British healthcare in crisis despite massive investment
| London
On the eve of his election victory in 1997, Tony Blair famously declared that Britain had 24 hours to save its derelict National Health Service.
So it is acutely awkward for his successor, Gordon Brown, that, 10 years on, his government is scrambling to fend off accusations of crisis in the NHS following a damning report about hospital infections that critics say is symptomatic of a wider malaise in British healthcare.
Health Secretary Alan Johnson was forced to apologize in Parliament this week after it emerged that at least 90 patients in southeast England died as a result of infections picked up in the hospital.
The Healthcare Commission, a national watchdog, blamed safety lapses and overcrowding. It painted a bleak picture of teeming wards where overworked nurses didn't even help patients to the bathroom.
Government officials have sought to portray the crisis at hospitals in the Maidstone and Tunbridge Wells district as a one-off. But opposition members of Parliament and health-service experts say the cost and staffing pressures affecting the trust are widespread, and that many other "primary care trusts" that manage local health services are struggling.
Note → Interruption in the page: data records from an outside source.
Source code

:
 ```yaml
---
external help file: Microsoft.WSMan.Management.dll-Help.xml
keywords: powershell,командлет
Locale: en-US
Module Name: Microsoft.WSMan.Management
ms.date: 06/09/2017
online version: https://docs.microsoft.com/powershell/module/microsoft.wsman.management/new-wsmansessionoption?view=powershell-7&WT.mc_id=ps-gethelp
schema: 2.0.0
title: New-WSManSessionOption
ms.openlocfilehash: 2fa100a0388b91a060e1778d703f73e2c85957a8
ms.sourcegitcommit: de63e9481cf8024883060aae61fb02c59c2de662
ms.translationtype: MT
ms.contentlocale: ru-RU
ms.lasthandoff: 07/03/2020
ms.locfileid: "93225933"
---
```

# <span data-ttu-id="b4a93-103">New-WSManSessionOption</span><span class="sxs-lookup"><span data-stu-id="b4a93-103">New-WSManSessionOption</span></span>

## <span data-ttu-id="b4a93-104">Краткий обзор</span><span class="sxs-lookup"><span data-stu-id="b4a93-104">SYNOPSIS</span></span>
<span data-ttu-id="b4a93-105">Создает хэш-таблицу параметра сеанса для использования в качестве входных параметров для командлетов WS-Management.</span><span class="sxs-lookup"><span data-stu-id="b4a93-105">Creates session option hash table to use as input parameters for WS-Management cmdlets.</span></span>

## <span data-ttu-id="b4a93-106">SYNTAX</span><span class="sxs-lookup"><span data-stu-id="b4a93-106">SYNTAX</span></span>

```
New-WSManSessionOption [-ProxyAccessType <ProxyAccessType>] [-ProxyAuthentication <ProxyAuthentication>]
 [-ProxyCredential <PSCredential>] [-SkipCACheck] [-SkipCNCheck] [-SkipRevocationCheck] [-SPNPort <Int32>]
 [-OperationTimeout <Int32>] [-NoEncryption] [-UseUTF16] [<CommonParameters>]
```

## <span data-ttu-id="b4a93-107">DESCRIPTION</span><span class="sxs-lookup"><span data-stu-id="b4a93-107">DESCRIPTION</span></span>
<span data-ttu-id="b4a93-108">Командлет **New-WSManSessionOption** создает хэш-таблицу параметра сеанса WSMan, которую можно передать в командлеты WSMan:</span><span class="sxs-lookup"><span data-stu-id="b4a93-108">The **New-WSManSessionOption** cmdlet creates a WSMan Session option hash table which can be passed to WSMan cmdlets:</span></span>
"The problem is not just Maidstone and Tunbridge Wells," says John Lister of the Health Emergency pressure group. "The outbreak ... exposed a weakness that exists in trusts up and down the country, given the way they are forced to run."
Dr. Lister says government-imposed targets have instilled a commercial culture, resulting in "perverse" imperatives like cost-control and "productivity" driving decisionmaking in hospitals. "It's the burger-bar style of efficiency – the more you can do with fewer staff the better," he says. "But patient safety seems to come at the bottom of the list.... The Hippocratic oath has gone out of the window."
Labour has made much of its bid to "rescue" the NHS. It has presided over a kind of permanent revolution, recruiting tens of thousands of doctors and nurses (many from overseas, leading to charges of inadequate domestic training), building hospitals with the private sector, revamping hospital funding, and encouraging competition. It has also spent money: The NHS bill is to rise from £35 billion in 1998 to £110 billion (about $224 billion) by 2011.
But critics say the extra billions have not always been well spent. A recent survey said Britain ranks 17th out of 29 European countries on a range of healthcare benchmarks, including quality of service, length of wait times, and patient information.
"We are surprised that given the massive spend on healthcare, Britain is not faring better," says Kasja Wilhelmsson, director of European affairs at the Health Consumer Powerhouse, a Brussels-based healthcare research group that conducted the survey. "For waiting times, they are pretty close to the worst in Europe. And outcomes [of treatment] is not high either.
"More money isn't the solution. You need to restructure and think in different ways," she adds.
Six million-plus Britons now have some form of private health coverage, though access to private specialists is controlled by overtaxed NHS general practitioners (GPs).
Surveys and comments indicate that morale at NHS – with 1.4 million staff, the third-largest employer in the world – is low. Doctors are furious at new recruitment and promotion rules. GPs are nervous about plans to open surgeries on weekends. Nurses rail against low pay.
This week, a survey of GPs found 1 in 6 wanted to leave. The Nurse of the Year, Justine Whitaker, said she was quitting the NHS.
""Every time something new is introduced," she told BBC radio, "that means more time at my desk and less time with my hands on a patient."